For some marketers, though, the attraction to alternative has less to do with cost, and more with image. Over the past year, Joan Monte, media director for beverage company Snapple, has been experimenting with non-traditional media - wild postings, ATM-wraps, postcards - in an effort to bring a local flavor to the national brand. For the past two summers the company literally made its mark in the sand at two beaches on the New Jersey shore. For between $18,000 and $30,000 a month, Beach N'Billboard, based in East Rutherford, New Jersey, imprints about 5,000 ad messages per sponsor daily. "It's reaching our consumers during their highest consumption period [summer]," says Monte. "We may not know exactly how many people we're reaching, but we're confident that it is adding another layer of awareness and getting those people who aren't stuck inside watching TV." While TV and radio will always be major media components, Monte expects alternative to play an increasingly bigger role. "Who knows where we'll be next? Taxicab tops? On the bottom of your shoe? We're open to it all," Monte says.

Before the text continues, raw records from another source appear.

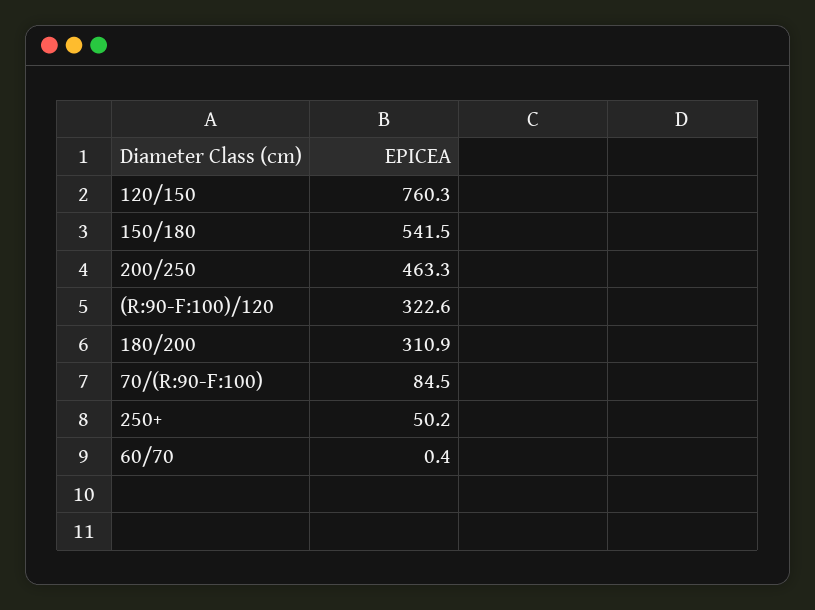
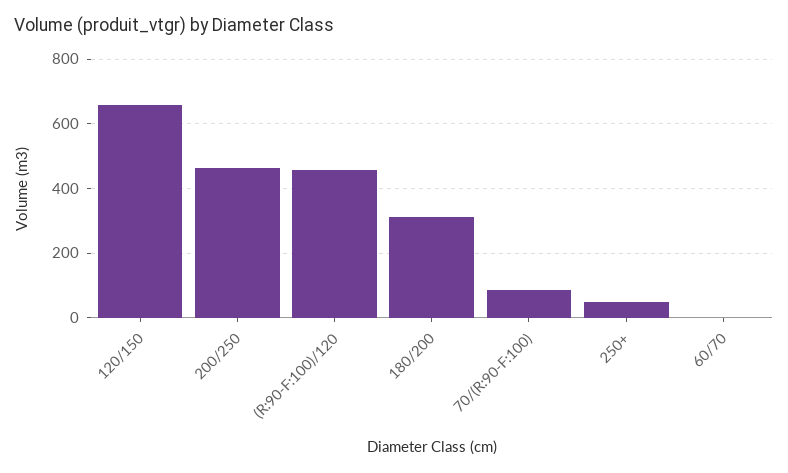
  {
-   "120/150": 760.3,
+   "120/150": 660,
-   "150/180": 541.5,
    "200/250": 463.3,
-   "(R:90-F:100)/120": 322.6,
+   "(R:90-F:100)/120": 460,
    "180/200": 310.9,
    "70/(R:90-F:100)": 84.5,
    "250+": 50.2,
    "60/70": 0.4
  }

Snapple isn't alone. Jack Sullivan, vice president and out-of-home media director for Starcom Worldwide, says that some of his clients (he won't name names) have put half their budgets into alternative. "Advertisers are really going crazy about it," says the 20-year advertising veteran. "These out-of-the-ordinary mediums burn in people's minds. Not every client cares about CPMs when it makes an impact."
Still, isn't there such a thing as advertising overkill? Perhaps, says Park Place Media's Fisher, but that doesn't mean that alternative in-your-face tactics aren't effective. On the contrary: "If, as an advertiser, you have a chance to get to mega-brand status by being everywhere, you've got to go for it. Sure, there is a saturation point, but we haven't reached it - yet."